Alibaba Cloud, which operates a data center in the Philippines, pointed out that AI systems can analyze operational patterns and predict energy demands, enabling real-time adjustments to cooling and workload distribution.
“Machine learning algorithms can monitor and manage workloads in real time, dynamically adjusting resources based on demand and improving overall performance,” Gong said. “AI-driven automation can streamline maintenance and troubleshooting processes, minimizing downtime and maximizing uptime.”
Plamondon added that upgrading to newer, more efficient hardware is a critical part of managing energy use. Modern GPUs, for example, can deliver more computing power in less space and consume less energy compared to traditional CPUs.
“Upgrading to the latest technology can significantly reduce power consumption for the same workload,” he said. “It allows companies to handle more computing tasks while still using less electricity. This not only cuts costs but also helps companies meet their environmental goals.”
The role of efficient cooling systems
Cooling remains a major contributor to energy management in data centers, and innovations in this area are essential for future efficiency.

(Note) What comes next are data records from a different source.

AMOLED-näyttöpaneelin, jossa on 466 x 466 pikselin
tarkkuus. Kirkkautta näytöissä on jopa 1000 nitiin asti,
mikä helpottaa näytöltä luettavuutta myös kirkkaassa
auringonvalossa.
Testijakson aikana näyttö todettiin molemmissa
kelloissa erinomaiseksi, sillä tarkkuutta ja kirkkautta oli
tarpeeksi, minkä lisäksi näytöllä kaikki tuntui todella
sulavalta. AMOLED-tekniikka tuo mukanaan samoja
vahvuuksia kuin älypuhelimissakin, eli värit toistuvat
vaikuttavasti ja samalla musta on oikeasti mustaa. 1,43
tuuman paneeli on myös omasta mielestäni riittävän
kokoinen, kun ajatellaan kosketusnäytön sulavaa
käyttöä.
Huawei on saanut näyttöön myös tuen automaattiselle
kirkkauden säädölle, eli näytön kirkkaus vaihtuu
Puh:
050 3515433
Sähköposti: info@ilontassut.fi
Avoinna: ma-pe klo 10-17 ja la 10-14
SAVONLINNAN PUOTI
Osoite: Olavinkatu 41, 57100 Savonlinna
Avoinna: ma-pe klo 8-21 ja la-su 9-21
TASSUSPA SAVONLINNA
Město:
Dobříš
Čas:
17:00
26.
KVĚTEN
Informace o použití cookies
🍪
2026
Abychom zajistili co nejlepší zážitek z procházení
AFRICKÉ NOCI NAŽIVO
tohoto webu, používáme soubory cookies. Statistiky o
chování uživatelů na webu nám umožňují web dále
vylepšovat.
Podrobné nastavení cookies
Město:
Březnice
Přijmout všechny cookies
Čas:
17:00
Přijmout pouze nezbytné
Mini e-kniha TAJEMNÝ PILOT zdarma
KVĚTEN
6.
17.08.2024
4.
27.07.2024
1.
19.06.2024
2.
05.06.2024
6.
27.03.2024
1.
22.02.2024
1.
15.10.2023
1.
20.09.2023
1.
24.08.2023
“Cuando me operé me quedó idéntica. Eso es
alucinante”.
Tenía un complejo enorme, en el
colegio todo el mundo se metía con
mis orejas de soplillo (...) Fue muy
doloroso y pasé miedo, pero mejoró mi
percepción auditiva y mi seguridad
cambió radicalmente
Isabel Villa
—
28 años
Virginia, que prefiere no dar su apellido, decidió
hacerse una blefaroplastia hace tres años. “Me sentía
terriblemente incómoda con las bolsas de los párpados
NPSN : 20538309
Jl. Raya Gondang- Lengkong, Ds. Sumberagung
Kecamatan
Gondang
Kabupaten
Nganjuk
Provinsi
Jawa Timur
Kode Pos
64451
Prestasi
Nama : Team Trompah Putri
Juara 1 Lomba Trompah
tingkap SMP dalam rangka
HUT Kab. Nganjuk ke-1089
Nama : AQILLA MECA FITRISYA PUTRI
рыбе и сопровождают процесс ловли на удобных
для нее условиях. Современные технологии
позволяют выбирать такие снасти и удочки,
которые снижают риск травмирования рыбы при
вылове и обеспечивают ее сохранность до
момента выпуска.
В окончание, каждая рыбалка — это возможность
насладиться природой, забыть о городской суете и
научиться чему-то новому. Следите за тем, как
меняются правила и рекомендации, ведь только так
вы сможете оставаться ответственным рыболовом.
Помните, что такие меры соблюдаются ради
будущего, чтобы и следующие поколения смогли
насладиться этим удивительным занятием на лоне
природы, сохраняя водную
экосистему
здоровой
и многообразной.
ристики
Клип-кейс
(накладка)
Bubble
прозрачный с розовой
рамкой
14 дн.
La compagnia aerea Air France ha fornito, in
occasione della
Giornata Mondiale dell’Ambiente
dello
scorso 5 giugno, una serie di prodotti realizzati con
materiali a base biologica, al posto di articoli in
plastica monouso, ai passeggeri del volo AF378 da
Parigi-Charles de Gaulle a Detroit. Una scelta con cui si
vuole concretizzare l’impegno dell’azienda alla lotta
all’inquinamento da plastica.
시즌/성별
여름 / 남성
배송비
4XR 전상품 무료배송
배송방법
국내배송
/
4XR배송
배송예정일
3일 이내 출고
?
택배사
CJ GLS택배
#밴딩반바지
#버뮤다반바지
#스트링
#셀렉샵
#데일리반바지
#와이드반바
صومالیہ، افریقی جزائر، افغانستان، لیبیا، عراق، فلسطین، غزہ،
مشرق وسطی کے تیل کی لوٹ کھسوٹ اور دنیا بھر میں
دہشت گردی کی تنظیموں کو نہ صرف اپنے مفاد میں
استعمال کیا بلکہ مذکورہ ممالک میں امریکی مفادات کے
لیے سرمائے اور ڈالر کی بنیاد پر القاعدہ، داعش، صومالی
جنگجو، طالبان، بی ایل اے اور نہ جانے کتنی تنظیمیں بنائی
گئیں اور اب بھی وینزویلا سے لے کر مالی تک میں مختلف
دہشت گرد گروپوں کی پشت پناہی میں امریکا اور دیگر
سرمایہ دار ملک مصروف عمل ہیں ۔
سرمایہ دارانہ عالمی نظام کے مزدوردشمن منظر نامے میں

Plamondon explained that techniques like liquid cooling can “reduce the power needed for server fans,” which frees up more energy for computing tasks. Liquid cooling also improves the use of physical space inside data centers.

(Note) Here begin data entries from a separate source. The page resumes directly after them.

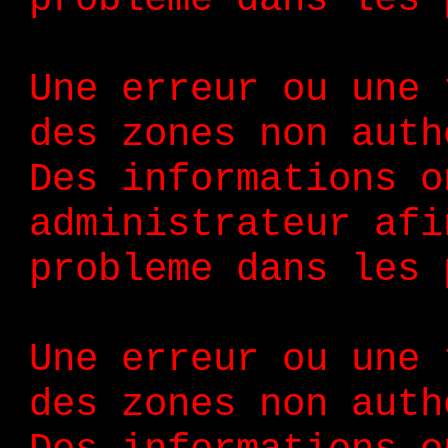
Une erreur ou une 
des zones non auth
Des informations o
administrateur afi
probleme dans les 
Une erreur ou une 
des zones non auth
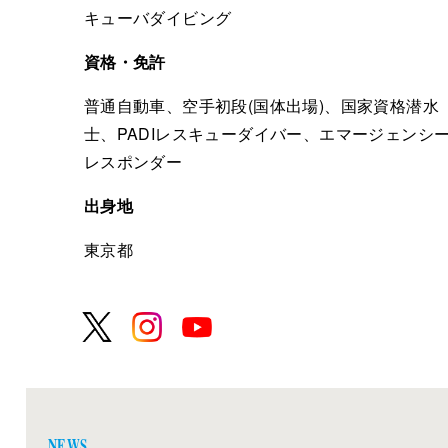
キューバダイビング
資格・免許
普通自動車、空手初段(国体出場)、国家資格潜水
士、PADIレスキューダイバー、エマージェンシ
レスポンダー
出身地
東京都
NEWS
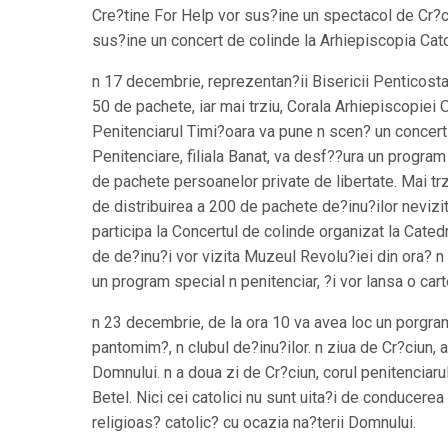
Cre?tine For Help vor sus?ine un spectacol de Cr?ciun
sus?ine un concert de colinde la Arhiepiscopia Cato
n 17 decembrie, reprezentan?ii Bisericii Penticostal
50 de pachete, iar mai trziu, Corala Arhiepiscopiei
Penitenciarul Timi?oara va pune n scen? un concert 
Penitenciare, filiala Banat, va desf??ura un progra
de pachete persoanelor private de libertate. Mai trz
de distribuirea a 200 de pachete de?inu?ilor nevizi
participa la Concertul de colinde organizat la Cate
de de?inu?i vor vizita Muzeul Revolu?iei din ora? n
un program special n penitenciar, ?i vor lansa o cart
n 23 decembrie, de la ora 10 va avea loc un porgra
pantomim?, n clubul de?inu?ilor. n ziua de Cr?ciun, a
Domnului. n a doua zi de Cr?ciun, corul penitenciarul
Betel. Nici cei catolici nu sunt uita?i de conducere
religioas? catolic? cu ocazia na?terii Domnului.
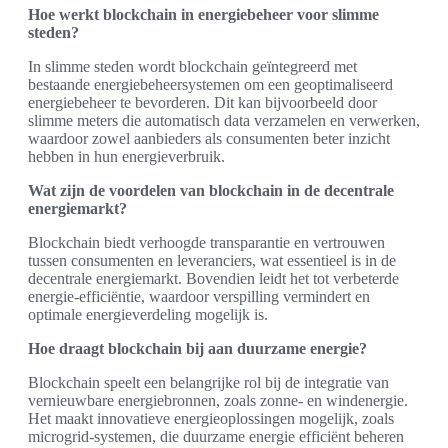
Hoe werkt blockchain in energiebeheer voor slimme
steden?
In slimme steden wordt blockchain geïntegreerd met
bestaande energiebeheersystemen om een geoptimaliseerd
energiebeheer te bevorderen. Dit kan bijvoorbeeld door
slimme meters die automatisch data verzamelen en verwerken,
waardoor zowel aanbieders als consumenten beter inzicht
hebben in hun energieverbruik.
Wat zijn de voordelen van blockchain in de decentrale
energiemarkt?
Blockchain biedt verhoogde transparantie en vertrouwen
tussen consumenten en leveranciers, wat essentieel is in de
decentrale energiemarkt. Bovendien leidt het tot verbeterde
energie-efficiëntie, waardoor verspilling vermindert en
optimale energieverdeling mogelijk is.
Hoe draagt blockchain bij aan duurzame energie?
Blockchain speelt een belangrijke rol bij de integratie van
vernieuwbare energiebronnen, zoals zonne- en windenergie.
Het maakt innovatieve energieoplossingen mogelijk, zoals
microgrid-systemen, die duurzame energie efficiënt beheren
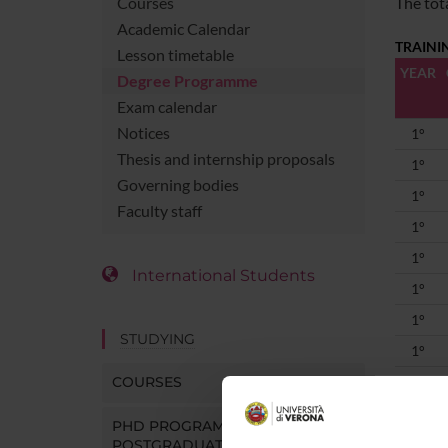
Courses
The tot
Academic Calendar
TRAINI
Lesson timetable
YEAR
Degree Programme
Exam calendar
Notices
1°
Thesis and internship proposals
1°
Governing bodies
1°
Faculty staff
1°
1°
International Students
1°
1°
STUDYING
1°
COURSES
1°
1°
PHD PROGRAMMES AND
1°
POSTGRADUATE TRAINING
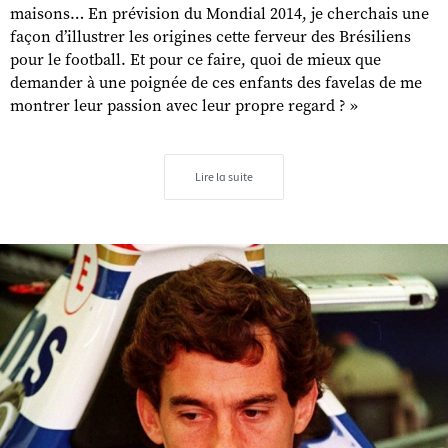
maisons… En prévision du Mondial 2014, je cherchais une
façon d’illustrer les origines cette ferveur des Brésiliens
pour le football. Et pour ce faire, quoi de mieux que
demander à une poignée de ces enfants des favelas de me
montrer leur passion avec leur propre regard ? »
Lire la suite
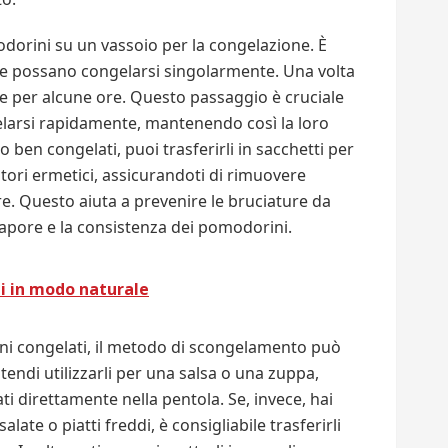
odorini su un vassoio per la congelazione. È
e possano congelarsi singolarmente. Una volta
ore per alcune ore. Questo passaggio è cruciale
larsi rapidamente, mantenendo così la loro
ben congelati, puoi trasferirli in sacchetti per
tori ermetici, assicurandoti di rimuovere
are. Questo aiuta a prevenire le bruciature da
apore e la consistenza dei pomodorini.
ni in modo naturale
ini congelati, il metodo di scongelamento può
tendi utilizzarli per una salsa o una zuppa,
 direttamente nella pentola. Se, invece, hai
ate o piatti freddi, è consigliabile trasferirli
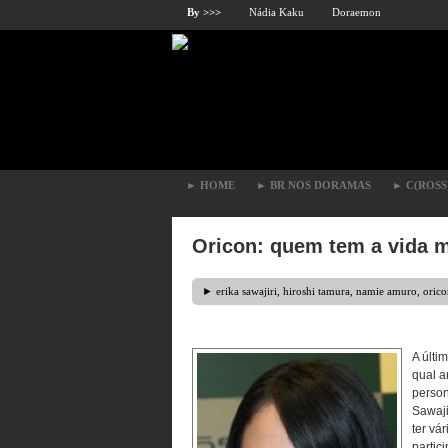
By >>>
Nádia Kaku
Doraemon
►
HOME
►
BR NOS DORAMAS
►
C(ROSS
Oricon: quem tem a vida 
►
erika sawajiri
,
hiroshi tamura
,
namie amuro
,
orico
A últi
qual a
person
Sawaji
ter vá
partic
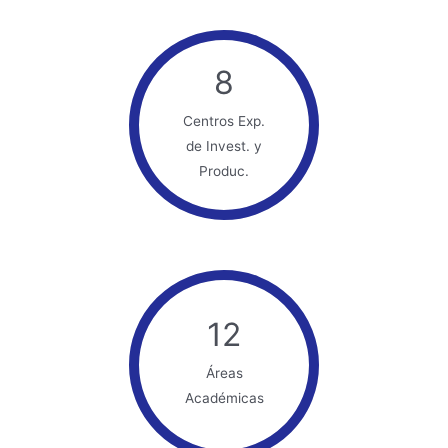
8
Centros Exp.
de Invest. y
Produc.
12
Áreas
Académicas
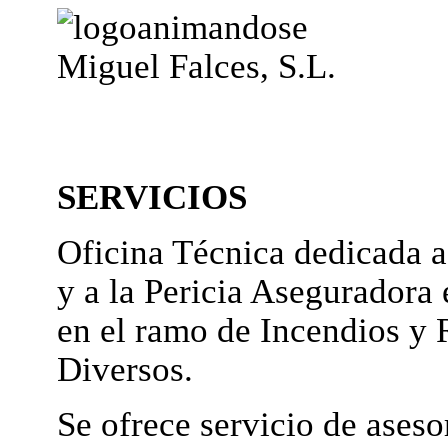
Miguel Falces, S.L.
SERVICIOS
Oficina Técnica dedicada a
y a la Pericia Aseguradora 
en el ramo de Incendios y 
Diversos.
Se ofrece servicio de ases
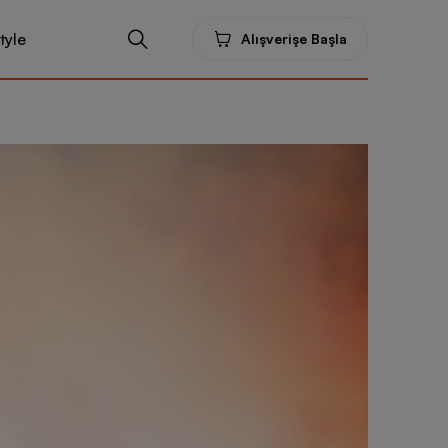
tyle
Alışverişe Başla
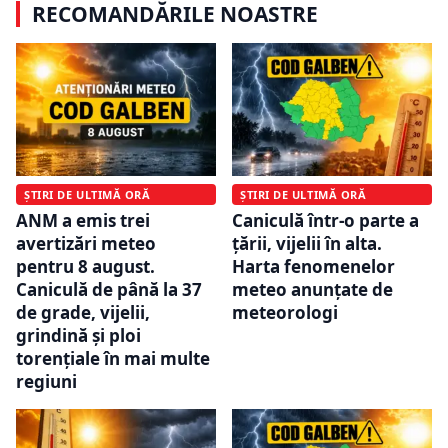
RECOMANDĂRILE NOASTRE
ȘTIRI DE ULTIMĂ ORĂ
ȘTIRI DE ULTIMĂ ORĂ
ANM a emis trei
Caniculă într-o parte a
avertizări meteo
țării, vijelii în alta.
pentru 8 august.
Harta fenomenelor
Caniculă de până la 37
meteo anunțate de
de grade, vijelii,
meteorologi
grindină și ploi
torențiale în mai multe
regiuni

Simply put, updating servers and adopting advanced cooling technologies not only helps data centers run faster and smarter but also significantly cuts down the energy needed to keep operations stable.
Vitro Sta. Rosa facility, a 50-megawatt site designed to handle significant AI workloads, has already implemented liquid cooling. This method absorbs heat directly from servers, reducing the need for traditional air-cooling systems and helping to lower overall energy consumption sustainably.

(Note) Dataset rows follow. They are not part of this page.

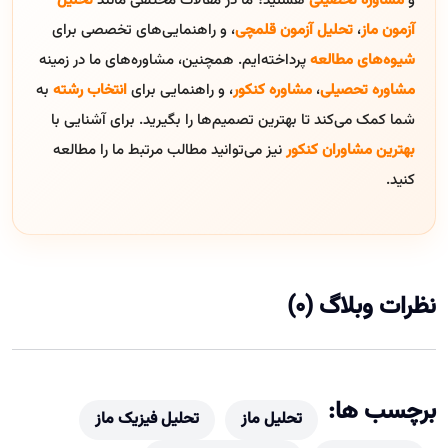
و
مشاوره تحصیلی
هستید؟ ما در مقالات مختلفی مانند
تحلیل
آزمون ماز
،
تحلیل آزمون قلمچی
، و راهنمایی‌های تخصصی برای
شیوه‌های مطالعه
پرداخته‌ایم. همچنین، مشاوره‌های ما در زمینه
مشاوره تحصیلی
،
مشاوره کنکور
، و راهنمایی برای
انتخاب رشته
به
شما کمک می‌کند تا بهترین تصمیم‌ها را بگیرید. برای آشنایی با
بهترین مشاوران کنکور
نیز می‌توانید مطالب مرتبط ما را مطالعه
کنید.
نظرات وبلاگ (0)
برچسب ها:
تحلیل ماز
تحلیل فیزیک ماز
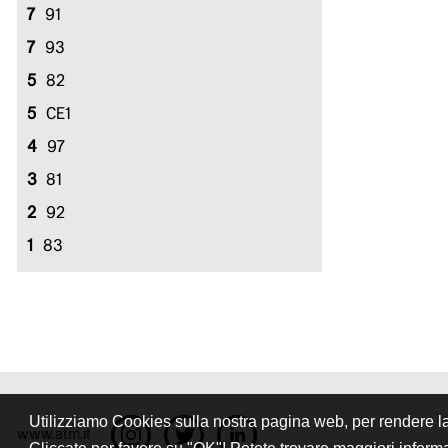
7
91
7
93
5
82
5
CE1
4
97
3
81
2
92
1
83
Utilizziamo Cookies sulla nostra pagina web, per rendere la v
www.atm.it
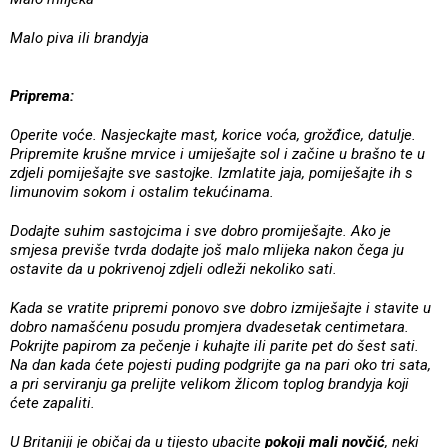
Malo piva ili brandyja
Priprema:
Operite voće. Nasjeckajte mast, korice voća, grožđice, datulje.
Pripremite krušne mrvice i umiješajte sol i začine u brašno te u
zdjeli pomiješajte sve sastojke. Izmlatite jaja, pomiješajte ih s
limunovim sokom i ostalim tekućinama.
Dodajte suhim sastojcima i sve dobro promiješajte. Ako je
smjesa previše tvrda dodajte još malo mlijeka nakon čega ju
ostavite da u pokrivenoj zdjeli odleži nekoliko sati.
Kada se vratite pripremi ponovo sve dobro izmiješajte i stavite u
dobro namašćenu posudu promjera dvadesetak centimetara.
Pokrijte papirom za pečenje i kuhajte ili parite pet do šest sati.
Na dan kada ćete pojesti puding podgrijte ga na pari oko tri sata,
a pri serviranju ga prelijte velikom žlicom toplog brandyja koji
ćete zapaliti.
U Britaniji je običaj da u tijesto ubacite
pokoji mali novčić
, neki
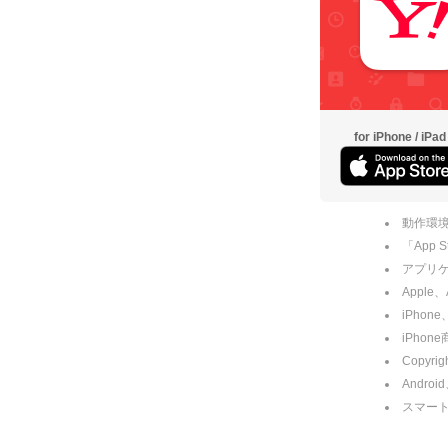
for iPhone / iPad
動作環境
「App
アプリケー
Apple
iPhone
iPho
Copyrig
Andro
スマー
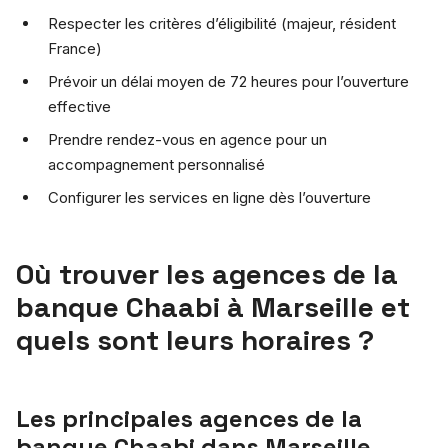
Respecter les critères d’éligibilité (majeur, résident
France)
Prévoir un délai moyen de 72 heures pour l’ouverture
effective
Prendre rendez-vous en agence pour un
accompagnement personnalisé
Configurer les services en ligne dès l’ouverture
Où trouver les agences de la
banque Chaabi à Marseille et
quels sont leurs horaires ?
Les principales agences de la
banque Chaabi dans Marseille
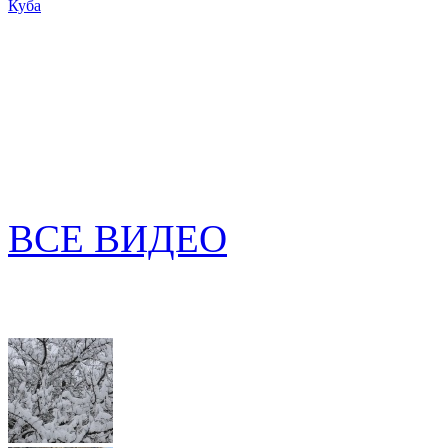
Куба
ВСЕ ВИДЕО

Aside from cooling innovations, data centers are increasingly turning to renewable energy sources. Not only is this a smart business decision to manage operational costs, but it also supports environmental, social, and governance (ESG) initiatives and sustainability goals.
Future-proofing data centers for AI demands
“If the potential of AI is to be realized, over the next few years there will be a reshaping of the data center landscape as we know it today,” Pandya said. “How new data centers are interconnected, and the technology they use to do this effectively, and sustainably, must be addressed. Yet, with no ‘one-size-fits-all’ network architecture or template to borrow from, how service providers and data center operators address these challenges will vary.”
Pandya stressed the importance of optimizing existing network architectures to meet the upcoming demands rapidly, sustainably, and cost-effectively. He also highlighted the need for local operators to prioritize the expansion of undersea cable systems to strengthen regional connectivity and ensure seamless cross-border data flows.
The Gartner report serves as a warning that data center operators cannot afford to wait for power shortages to materialize. Although AI is contributing to the problem, it can also be part of the solution. Adopting advanced cooling technologies is one step in the right direction, but tapping into renewable energy sources, where available, could help mitigate future risks.
The prospect of data centers going offline, when much of modern life depends on them, underscores the urgency of taking immediate and decisive action.